Movieguide® previously reported on Roku:
The advertising slowdown has impacted Roku, hurting the company’s second-quarter revenue and causing it to pull its full-year guidance due to the volatile economic environment.
In a letter to shareholders, Roku said, “There was a significant slowdown in TV advertising spend due to the macro-economic environment, which pressured our platform revenue growth. Consumers began to moderate discretionary spend, and advertisers significantly curtailed spend in the ad scatter market (TV ads bought during the quarter).
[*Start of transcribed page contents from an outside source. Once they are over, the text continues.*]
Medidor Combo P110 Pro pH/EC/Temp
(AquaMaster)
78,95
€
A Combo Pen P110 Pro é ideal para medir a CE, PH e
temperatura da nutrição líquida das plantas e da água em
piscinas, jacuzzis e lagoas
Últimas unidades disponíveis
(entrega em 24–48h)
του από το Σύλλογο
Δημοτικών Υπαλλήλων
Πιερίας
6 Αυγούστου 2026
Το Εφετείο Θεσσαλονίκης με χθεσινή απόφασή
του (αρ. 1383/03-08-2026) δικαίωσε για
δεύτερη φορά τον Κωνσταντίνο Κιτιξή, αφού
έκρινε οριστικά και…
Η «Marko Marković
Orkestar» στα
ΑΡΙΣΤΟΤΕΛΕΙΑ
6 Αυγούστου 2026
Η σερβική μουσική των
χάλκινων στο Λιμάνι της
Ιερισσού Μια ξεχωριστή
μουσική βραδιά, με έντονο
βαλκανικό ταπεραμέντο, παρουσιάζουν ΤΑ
We expect these challenges to continue in the near term as economic concerns pressure markets worldwide.”
“Spend will be commensurate not only with the scale and growth of The Roku Channel, but also with the broader macro environment,” explained the company’s earnings release.
This means that Roku will slow its hiring rate and pull back on operating expenses, including content spending and investment in the Roku Original channel.
According to MoffettNathanson analyst Michael Nathanson, “Roku’s 2Q 2022 results were the sum of all our worries.”
He explains that Roku’s numbers, like other companies, are elevated due to pandemic consumer demand, and its advertising, which can easily be turned off, appears “more susceptible to a recession than traditional TV advertisers.”
Additionally, competition between streaming services continues to increase.
Amazon, Alphabet and others have increased competition among traditional streaming services, while Netflix and Disney+ will soon battle for ad dollars when they launch their ad-supported tiers next year.
The Hollywood Reporter reports, “the entrance of media giants Netflix and Disney into ad-supported streaming could help bring more advertisers into the streaming space from linear television,” which could help Roku in the long run.
However, CFRA analysts have “downgraded Roku from ‘hold’ to ‘sell’ and lowered its price target from $70 to $57.” Likewise, Guggenheim analysts lowered Roku’s target price from $115 to $70.
“We share management’s favorable view of the long-term CTV opportunity, (note Roku surpassed $1bn in upfront commitments), but believe the company needs to show a return to profitable growth to renew investor interest,” Guggenheim analysts said.
Wells Fargo analyst Steven Cahall views Roku’s current stock price of $75.71 a share at the close of business on August 2 as “an attractive entry point ahead of an expected connected television (CTV) boom.”
“This is a shock for the stock because CTV was believed to be a secularly growing ad channel and thus should have proven less volatile and/or gained share in a recessionary environment,” Cahall wrote. “While that could happen later in this cycle, in the near term it looks as though marketers are cutting budgets on CTV because they can.”
While the unstable economic environment has played a role in the decreasing stocks, the entertainment industry’s increased push for immoral content has pushed many viewers away from supporting streaming platforms.